生活福祉資金が変わった
毎日新聞(11/14)「なるほドリ」から、《 》内は私見。
失業者などが対象の生活福祉資金、先月から大きく変わった。景気が悪く、失業率も高止まり。お金に困っている人はたくさんいる。一時的にお金を借りられれば、生活を立て直せる人も少なくないはずだ。そこで注目されているのが、失業者や低所得者らに資金を融通する「生活福祉資金」だ。1955年にできた制度で、生活費のほか教育資金など10種類ある。都道府県の社会福祉協議会(社協)が運営し、窓口は市区町村の社協が担当している。
Q 資金を借りる条件は?
A 今年9月までは条件が厳しく、使い勝手が悪いと言われていた。もともと、戦後の共同募金などの助け合いから発達したため、対象が「その土地に生活が根付いた人」にほぼ限られ、連帯保証人も必要であった。だから、故郷を離れ、メーカーの工場などで働く派遣労働者が「派遣切り」に遭っても、「土地に根付いている」と認められず、対象から漏れる人が多くいた。これではセーフティ−ネットとして機能しなかった。そこで抜本的に見直され、10月から衣替えした。
Q どう変わったの?
A 「派遣切り」で住居を失っても、国の「住宅手当制度」に申請し、その土地に住居を確保できることを証明する不動産業者の書類があるなど一定の条件が整えば、借りられるようにした。メニューも4種類に整理し、「総合支援資金」を新設した。
総合支援資金 ー 生活支援費
ー 住宅入居費
ー 一時生活再建費 の三つ。
▽生活支援費は最長1年間の生活費が借りられ、限度額は
2人以上の世帯が ー 月20万円以内
単身者は ー 月15万円以内。
(旧制度でも同じような精度があったが、単身者の限度額を5万円引き上げた)。
▽部屋を借りる際の敷金や礼金などに充てる住宅入居費(40万円以内)、
▽多重債務を抱える人が債務整理をするため弁護士などに依頼する一時生活再建費(60万円以内)も用意された。
Q でも、連帯保証人の確保は難しいが。
A それも緩和された。連帯保証人が必要という原則は変わらないが、いない場合でも借りられるようになった。利息も従来の年利3%から連帯保証人がいれば無利子に、連帯保証人がいなくても年利年利1・5%に下げられた。
Q 返済はどうする?
A 返済は最後の貸し付けを受けた翌月から6カ月猶予される。その後20年以内に返済するすることになっている。

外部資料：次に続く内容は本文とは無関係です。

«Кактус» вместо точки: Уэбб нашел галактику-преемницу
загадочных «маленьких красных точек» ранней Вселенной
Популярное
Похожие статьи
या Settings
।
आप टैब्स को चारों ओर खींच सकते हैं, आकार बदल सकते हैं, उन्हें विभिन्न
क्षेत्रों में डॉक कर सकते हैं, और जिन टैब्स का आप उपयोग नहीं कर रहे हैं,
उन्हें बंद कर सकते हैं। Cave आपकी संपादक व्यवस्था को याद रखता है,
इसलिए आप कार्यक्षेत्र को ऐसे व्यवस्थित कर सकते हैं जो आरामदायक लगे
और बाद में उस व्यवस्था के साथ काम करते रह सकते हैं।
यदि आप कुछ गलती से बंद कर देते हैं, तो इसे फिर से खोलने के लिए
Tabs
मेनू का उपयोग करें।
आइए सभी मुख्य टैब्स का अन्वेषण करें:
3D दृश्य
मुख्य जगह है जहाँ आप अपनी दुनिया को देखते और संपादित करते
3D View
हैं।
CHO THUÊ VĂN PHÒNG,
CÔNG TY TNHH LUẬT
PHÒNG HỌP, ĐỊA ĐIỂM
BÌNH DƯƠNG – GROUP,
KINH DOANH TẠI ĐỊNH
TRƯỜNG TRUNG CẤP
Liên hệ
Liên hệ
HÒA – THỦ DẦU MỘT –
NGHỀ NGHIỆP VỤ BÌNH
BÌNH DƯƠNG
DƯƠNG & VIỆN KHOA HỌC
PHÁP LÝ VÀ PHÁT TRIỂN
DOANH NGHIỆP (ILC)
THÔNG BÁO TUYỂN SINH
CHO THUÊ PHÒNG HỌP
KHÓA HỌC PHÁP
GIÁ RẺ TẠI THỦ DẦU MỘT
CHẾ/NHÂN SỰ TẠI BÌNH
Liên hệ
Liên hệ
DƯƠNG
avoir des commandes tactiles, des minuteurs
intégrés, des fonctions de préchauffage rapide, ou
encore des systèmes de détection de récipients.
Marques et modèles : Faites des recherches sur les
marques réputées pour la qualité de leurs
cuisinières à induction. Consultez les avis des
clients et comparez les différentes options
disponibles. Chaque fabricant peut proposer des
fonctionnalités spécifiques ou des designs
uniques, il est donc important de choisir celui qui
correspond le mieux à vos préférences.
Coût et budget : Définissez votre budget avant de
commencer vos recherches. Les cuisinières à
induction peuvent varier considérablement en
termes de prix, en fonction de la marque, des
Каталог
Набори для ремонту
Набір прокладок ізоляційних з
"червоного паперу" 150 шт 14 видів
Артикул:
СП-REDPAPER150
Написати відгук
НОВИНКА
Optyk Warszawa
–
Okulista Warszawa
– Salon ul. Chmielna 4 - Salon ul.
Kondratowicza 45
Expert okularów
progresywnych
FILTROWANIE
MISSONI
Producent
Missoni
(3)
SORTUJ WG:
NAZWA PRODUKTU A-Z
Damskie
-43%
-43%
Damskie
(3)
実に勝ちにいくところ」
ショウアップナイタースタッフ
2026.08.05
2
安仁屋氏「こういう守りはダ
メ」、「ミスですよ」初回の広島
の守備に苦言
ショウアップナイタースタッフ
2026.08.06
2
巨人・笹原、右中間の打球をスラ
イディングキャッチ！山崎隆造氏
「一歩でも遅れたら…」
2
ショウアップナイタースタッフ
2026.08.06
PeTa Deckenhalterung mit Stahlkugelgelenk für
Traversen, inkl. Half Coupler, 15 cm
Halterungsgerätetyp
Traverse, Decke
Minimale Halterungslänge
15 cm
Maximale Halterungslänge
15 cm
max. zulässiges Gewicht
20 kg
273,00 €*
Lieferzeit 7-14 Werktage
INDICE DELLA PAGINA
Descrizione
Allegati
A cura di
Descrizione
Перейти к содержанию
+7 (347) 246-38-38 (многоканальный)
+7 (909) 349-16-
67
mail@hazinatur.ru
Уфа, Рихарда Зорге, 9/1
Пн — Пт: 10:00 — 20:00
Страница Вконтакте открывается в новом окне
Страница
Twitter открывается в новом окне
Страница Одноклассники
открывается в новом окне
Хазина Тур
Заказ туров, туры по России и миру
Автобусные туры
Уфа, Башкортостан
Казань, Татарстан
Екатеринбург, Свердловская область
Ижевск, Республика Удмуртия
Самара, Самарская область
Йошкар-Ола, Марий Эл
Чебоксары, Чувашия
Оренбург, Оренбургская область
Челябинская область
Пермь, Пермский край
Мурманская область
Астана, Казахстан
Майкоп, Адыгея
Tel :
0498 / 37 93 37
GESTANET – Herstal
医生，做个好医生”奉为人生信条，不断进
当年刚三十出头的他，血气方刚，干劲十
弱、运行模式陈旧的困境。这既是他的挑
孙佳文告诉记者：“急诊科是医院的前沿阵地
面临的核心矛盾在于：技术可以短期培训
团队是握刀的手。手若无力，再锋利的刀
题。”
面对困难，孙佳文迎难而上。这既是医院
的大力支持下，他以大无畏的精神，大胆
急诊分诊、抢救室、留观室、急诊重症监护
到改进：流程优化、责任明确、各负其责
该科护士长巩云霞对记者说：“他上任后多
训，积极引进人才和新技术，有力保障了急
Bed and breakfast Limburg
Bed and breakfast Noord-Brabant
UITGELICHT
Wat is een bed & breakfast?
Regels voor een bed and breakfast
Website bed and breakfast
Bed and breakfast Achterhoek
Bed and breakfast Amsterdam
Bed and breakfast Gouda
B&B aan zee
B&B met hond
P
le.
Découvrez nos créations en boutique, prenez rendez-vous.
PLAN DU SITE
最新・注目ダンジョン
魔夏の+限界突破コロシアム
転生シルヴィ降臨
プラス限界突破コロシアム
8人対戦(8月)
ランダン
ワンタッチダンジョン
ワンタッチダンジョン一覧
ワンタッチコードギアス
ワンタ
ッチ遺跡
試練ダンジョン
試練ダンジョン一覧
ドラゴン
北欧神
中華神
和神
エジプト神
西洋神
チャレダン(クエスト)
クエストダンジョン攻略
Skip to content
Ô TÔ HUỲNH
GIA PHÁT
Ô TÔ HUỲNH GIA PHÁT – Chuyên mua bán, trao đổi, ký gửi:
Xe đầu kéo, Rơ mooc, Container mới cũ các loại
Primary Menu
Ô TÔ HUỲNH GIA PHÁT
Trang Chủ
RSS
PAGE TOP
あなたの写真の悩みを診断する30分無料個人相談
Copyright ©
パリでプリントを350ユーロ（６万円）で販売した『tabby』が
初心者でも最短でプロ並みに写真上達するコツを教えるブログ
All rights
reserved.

《バラまきとは言わないが、どんどん制約を緩くしたことで巨額(約2253億円)の奨学金返済の滞納が発生したように、失業者や派遣切りに遭った人たちが対象の今回の福祉資金、幸いにして就職できた人はいい、自分なりに返済可能額を読むことができる人はいい。ただ、1年以内に就職できなかった人には却って借金が嵩み、より苦境に陥ることになるのではないか。始まったばかりだが生活支援最長1年間、20年という返済期限が適正かどうかは見守る必要がありそうだ》。